DealLawyers.com Blog

June 5, 2023

M&A Agreements: Seller’s Breach of Capitalization Rep Gives Buyer Right to Walk

While most reps & warranties in an acquisition agreement are subject to materiality or “material adverse effect” qualifiers, not all of them are. Most agreements provide that a buyer will have the right to walk away if certain seller reps are not true and correct in all respects. The seller’s rep as to its capitalization is usually one of these unqualified reps, and in HControl Holdings v. Antin Infrastructure Partners, (Del. Ch.; 5/23), the Delaware Chancery Court held that an unqualified capitalization rep means what it says, and that the buyer was entitled to walk away from an acquisition in case of a seller’s uncured breach of that rep.

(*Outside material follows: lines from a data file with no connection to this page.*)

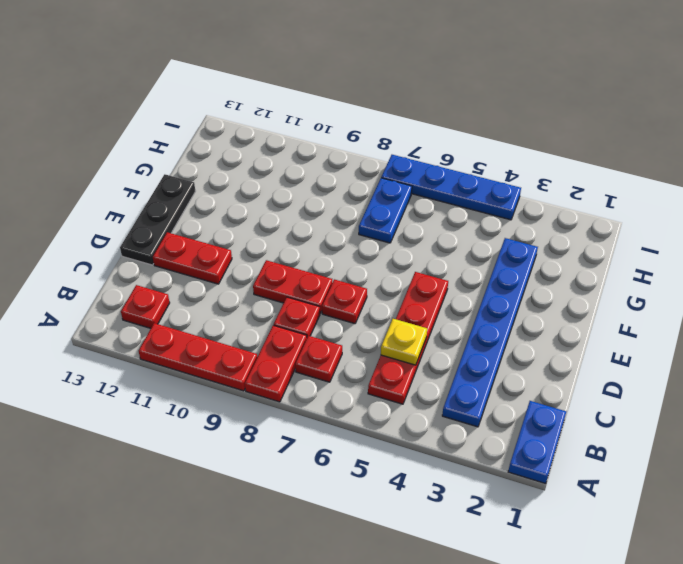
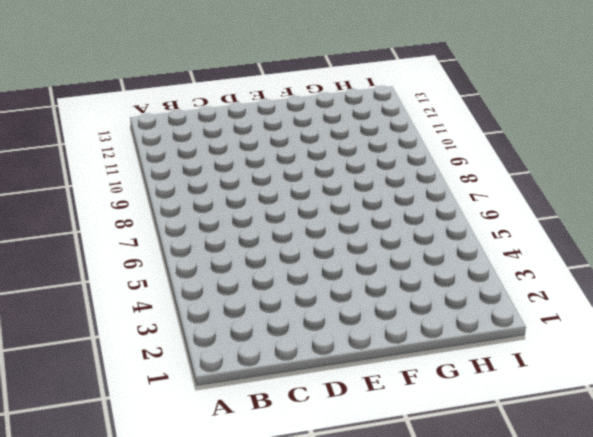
none -> blue 1x2 plate [508,401,566,484]
none -> red 1x2 plate [245,325,307,402]
none -> red 1x3 plate [139,323,257,391]

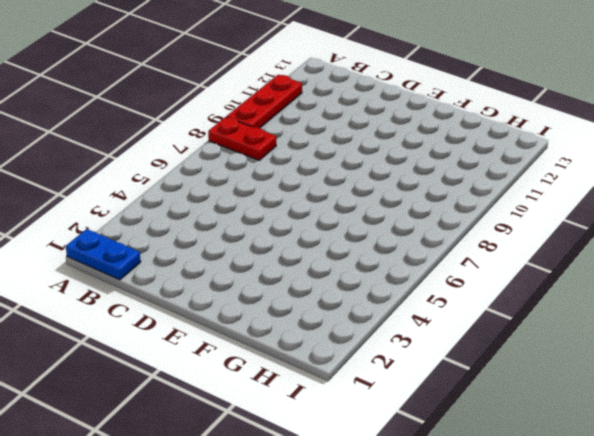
none -> blue 1x6 plate [442,238,538,427]
none -> red 1x4 plate [368,272,448,404]
none -> red 1x1 plate [295,336,342,382]

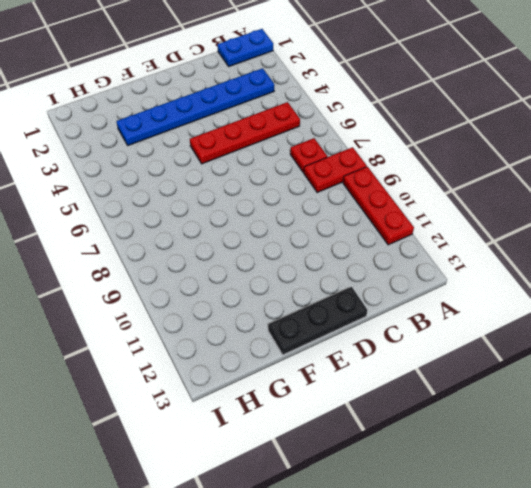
none -> red 1x1 plate [121,285,170,328]
none -> red 1x1 plate [274,297,320,337]
none -> red 1x1 plate [322,279,367,324]

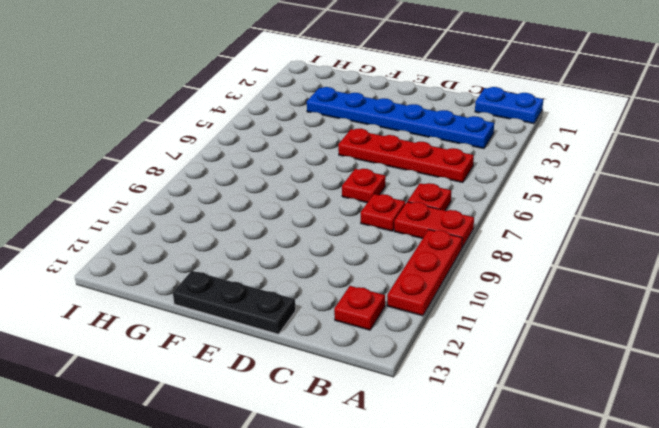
none -> red 1x2 plate [253,260,332,313]
none -> red 1x2 plate [153,232,232,284]
none -> blue 1x2 plate [359,178,412,243]

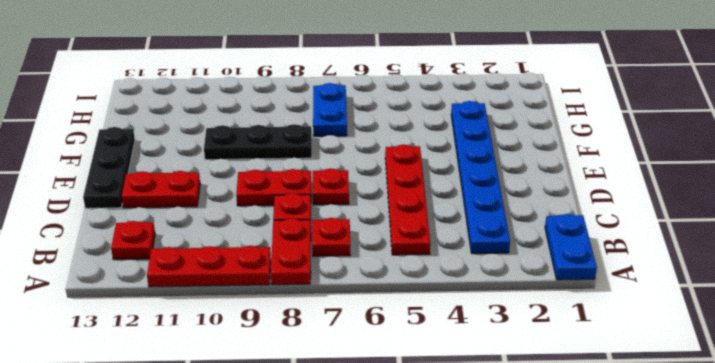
black 1x3 plate [204,124,312,160] -> none
none -> blue 1x4 plate [381,155,521,220]
none -> yellow 1x1 plate [381,319,427,365]

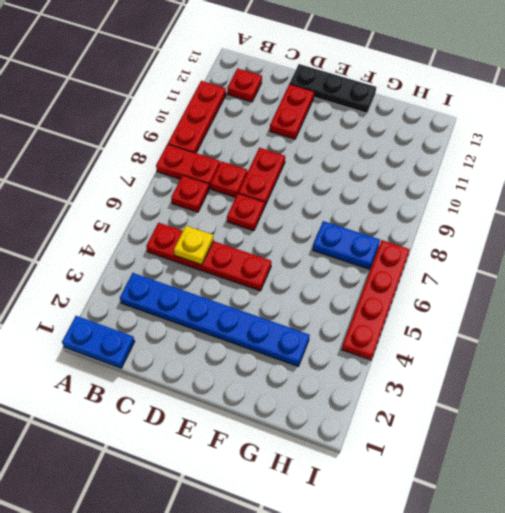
red 1x4 plate [342,240,410,360] -> blue 1x4 plate [381,155,521,220]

The case arose out of what is probably every deal lawyer’s most common post-signing nightmare – people coming out of the woodwork to claim an ownership stake in the seller.  In this case, that person’s claims were credible, and although the seller went through various gyrations in an effort to address them and insulate the buyer from potential claims, those were insufficient to satisfy the buyer, which sought to terminate the transaction on the basis that the seller had breached its capitalization rep.

The buyer’s claims required Chancellor McCormick to parse the language of the capitalization rep in Section 4.02 of the merger agreement in order to address the interests that were to be regarded as “equity securities.” To make a long story short, she rejected the buyer’s argument that the seller breached its capitalization rep with respect to the claims of one claimant, but ruled that the other held a “contingent value right,” or CVR, and that this was a form of phantom equity encompassed by the capitalization rep’s definition of the term “equity securities.”

Ultimately, she concluded that the existence of this phantom equity claim resulted in the seller’s breach of the capitalization rep, and rejected the seller’s contention that the buyer had breached its obligation to use its best efforts to close the transaction.  Citing a variety of steps that the buyer had taken after learning of the claim in an effort to move forward with the deal, the Chancellor rejected that allegation and concluded that the buyer had the right to terminate it:

Sellers’ claim is reduced to a contention that Buyers were required to do more to solve the capitalization issues. But that is an overreach. Between signing and closing, Buyers had the right not to close if Section 4.02 was not true and correct in all respects.  That flat Bring-Down Provision was specifically negotiated by the parties, with Sellers trying three times to impose a materiality qualifier before ultimately accepting the risk of the deal not closing if the Capitalization Representations were not true in all respects.

The best-efforts provision does not require Buyers to sacrifice their negotiated contractualrights to solve a breach. If that were the case, pre-signing diligence, a seller’s representations and warranties, and specific closing conditions would be meaningless, as a buyer could be required to close over any breach that arose between signing and closing.

There are some other interesting aspects of Chancellor McCormick’s decision that I haven’t touched on, including the buyer’s unsuccessful efforts to claim that the seller’s actions to mitigate the effect of the post-signing ownership claims violated its interim operating covenants.  So, like most of her decisions, this one is worth reading in its entirety.